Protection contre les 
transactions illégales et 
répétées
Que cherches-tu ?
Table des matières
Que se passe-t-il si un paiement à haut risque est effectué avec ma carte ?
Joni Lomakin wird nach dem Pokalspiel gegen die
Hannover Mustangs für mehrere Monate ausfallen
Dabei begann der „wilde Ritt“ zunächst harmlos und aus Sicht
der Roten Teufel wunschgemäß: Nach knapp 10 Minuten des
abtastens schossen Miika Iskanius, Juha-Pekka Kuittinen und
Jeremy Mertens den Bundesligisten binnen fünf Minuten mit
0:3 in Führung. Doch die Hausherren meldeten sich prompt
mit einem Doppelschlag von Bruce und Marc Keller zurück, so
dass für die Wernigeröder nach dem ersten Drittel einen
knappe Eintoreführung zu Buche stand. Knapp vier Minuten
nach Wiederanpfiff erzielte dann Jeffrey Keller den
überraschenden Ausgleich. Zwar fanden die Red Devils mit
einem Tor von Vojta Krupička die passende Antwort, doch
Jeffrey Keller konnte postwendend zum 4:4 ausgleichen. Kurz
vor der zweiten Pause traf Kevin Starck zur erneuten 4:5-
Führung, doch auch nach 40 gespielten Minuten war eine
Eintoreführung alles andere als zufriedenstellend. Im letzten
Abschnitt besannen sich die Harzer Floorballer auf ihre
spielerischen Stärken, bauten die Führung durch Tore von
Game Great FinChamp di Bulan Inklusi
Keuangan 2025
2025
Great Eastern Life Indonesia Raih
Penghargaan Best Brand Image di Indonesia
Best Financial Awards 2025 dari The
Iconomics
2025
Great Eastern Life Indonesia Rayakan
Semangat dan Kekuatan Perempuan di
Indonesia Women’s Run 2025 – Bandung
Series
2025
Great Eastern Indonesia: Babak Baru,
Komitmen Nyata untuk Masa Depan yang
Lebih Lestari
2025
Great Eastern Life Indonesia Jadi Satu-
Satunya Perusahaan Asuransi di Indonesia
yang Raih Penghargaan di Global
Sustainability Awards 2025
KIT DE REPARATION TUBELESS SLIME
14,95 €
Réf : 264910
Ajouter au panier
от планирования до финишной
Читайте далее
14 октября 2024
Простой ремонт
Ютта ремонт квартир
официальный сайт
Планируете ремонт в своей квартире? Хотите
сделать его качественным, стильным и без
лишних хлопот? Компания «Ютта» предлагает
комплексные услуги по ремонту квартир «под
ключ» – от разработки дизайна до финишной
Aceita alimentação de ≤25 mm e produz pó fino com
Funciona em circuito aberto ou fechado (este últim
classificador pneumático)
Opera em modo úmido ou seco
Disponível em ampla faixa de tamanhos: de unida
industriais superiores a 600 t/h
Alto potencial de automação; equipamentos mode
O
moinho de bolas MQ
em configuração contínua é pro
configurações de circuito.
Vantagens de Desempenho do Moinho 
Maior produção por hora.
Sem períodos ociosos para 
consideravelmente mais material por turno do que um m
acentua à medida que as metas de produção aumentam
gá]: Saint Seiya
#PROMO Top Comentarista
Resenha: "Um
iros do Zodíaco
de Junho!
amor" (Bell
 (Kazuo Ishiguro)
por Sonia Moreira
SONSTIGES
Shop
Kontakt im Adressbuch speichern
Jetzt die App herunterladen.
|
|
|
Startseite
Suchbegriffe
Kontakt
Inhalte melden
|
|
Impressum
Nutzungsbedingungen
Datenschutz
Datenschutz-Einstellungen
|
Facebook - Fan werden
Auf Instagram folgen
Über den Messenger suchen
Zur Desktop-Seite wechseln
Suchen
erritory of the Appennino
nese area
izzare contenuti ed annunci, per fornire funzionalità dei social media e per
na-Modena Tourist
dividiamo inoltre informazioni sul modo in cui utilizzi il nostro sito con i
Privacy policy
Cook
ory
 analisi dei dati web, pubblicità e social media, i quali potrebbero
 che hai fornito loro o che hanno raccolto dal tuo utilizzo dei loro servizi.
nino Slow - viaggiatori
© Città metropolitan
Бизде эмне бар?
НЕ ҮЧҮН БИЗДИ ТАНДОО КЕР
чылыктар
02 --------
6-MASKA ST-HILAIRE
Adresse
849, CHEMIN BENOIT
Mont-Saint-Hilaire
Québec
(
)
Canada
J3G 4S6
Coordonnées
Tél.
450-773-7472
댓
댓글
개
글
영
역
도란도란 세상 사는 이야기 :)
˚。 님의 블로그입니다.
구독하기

# # #

# Task directions:
Lines in the material above that include the string "Jeffrey" should be listed.

# The answer:
nach Wiederanpfiff erzielte dann Jeffrey Keller den
Jeffrey Keller konnte postwendend zum 4:4 ausgleichen. Kurz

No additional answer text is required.